GLW asked Millard his opinion of Cindy Sheehan, the woman who became a high-profile anti-war activist after her son was killed while serving in the US military in Iraq. In August 2005, Sheehan set up camp near US President George Bush's ranch in Texas, demanding Bush explain what "noble cause" her son had died for. Sheehan was a guest at the WSF.
Millard said that the "whole time Cindy was in Crawford ... I was in Iraq. I followed Cindy's press reports really closely over there." He told GLW, "We had a huge contingent of Iraq Veterans Against the War there with her ... at Crawford ... She lost her son. We think of her as our mother. For god's sake, for any one of us, she could be our own mom.

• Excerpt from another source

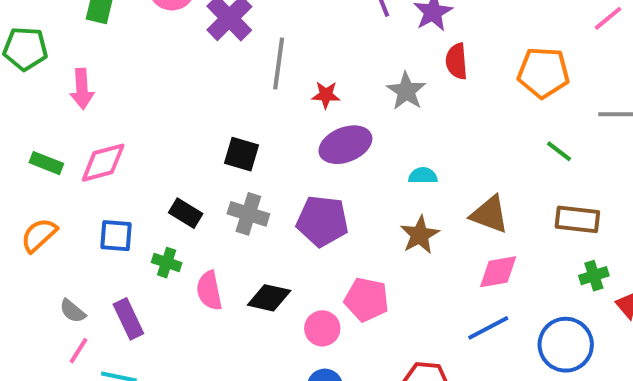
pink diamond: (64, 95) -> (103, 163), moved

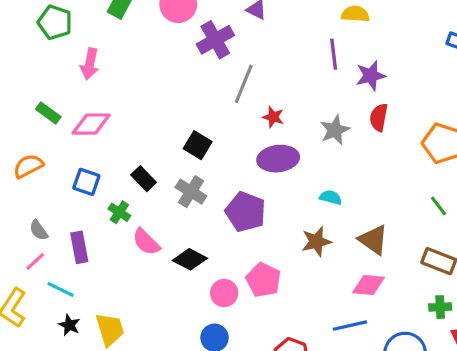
pink semicircle: (209, 291) -> (146, 242), turned -48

"My mom could be standing there at Crawford, so that when I give [Cindy] a hug, she's my mother for that moment. [Sheehan] acts on behalf of all mothers so they don't have to go through all this grief. In a way, she sees herself as our mom, so even though I only met her three days ago, she is one of the most kind and wonderful women I have met in years."

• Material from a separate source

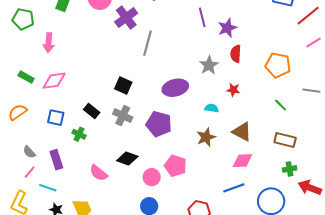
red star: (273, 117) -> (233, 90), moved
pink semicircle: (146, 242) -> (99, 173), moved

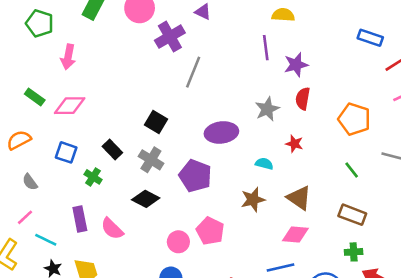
gray semicircle: (29, 152) -> (30, 182), moved
black diamond: (127, 158) -> (146, 199), moved
purple rectangle: (56, 160) -> (80, 219), moved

Back in the US, Millard explained, he had to "fight for press coverage in my local town of Buffalo". In contrast, at the Caracas WSF, "I just sit in an area and they line up to talk to me. Our media doesn't tell people there are Veterans for Peace and Veterans Against the War. They say that our veterans are flag-waving, country-loving Americans, who would put a boot in your arse for the nation.
"In reality, Veterans for Peace is a huge organisation. Our veterans have seen the war, are fed up with war ..."
"We've been there", he explained. "We've been under fire, we take the mortar attacks, the gunshots. We have members who are in wheelchairs because they were shot in the back. We've got members who've got PTSD so crippling they can't make it through the day. They commit suicide. We know the struggle of the Iraqi people, because we know what they are going through."
Millard favourably contrasted Venezuela's left-wing president, Hugo Chavez, to Bush. "[Chavez] made references to Noam Chomsky [in his WSF address]. I found a politician who can read! Unlike our president — I wonder if he is a functional illiterate. The man almost died eating a pretzel."
Millard didn't agree with everything Chavez said at the WSF, but told GLW "this is a man who is starting to look out for the interests of his people, who's telling the corporate interests a big 'no'. He's saying that my job is for the people first and foremost.
"Imagine if we had a president who said 'no' to McDonald's, 'no' to Microsoft, 'no' to Exxon, Haliburton and Bechtel", Millard said. "If he said 'yes' to people, 'yes' to poor people, 'yes' to homeless people ... where would that leave our society in the US? ...
"As long as the US is a military superpower, the world is going in the wrong direction. But the hope of Venezuela is that the people from the grassroots level can oppose all that. If they can do it here, then we can do it in the USA."
From Green Left Weekly, June 7, 2006.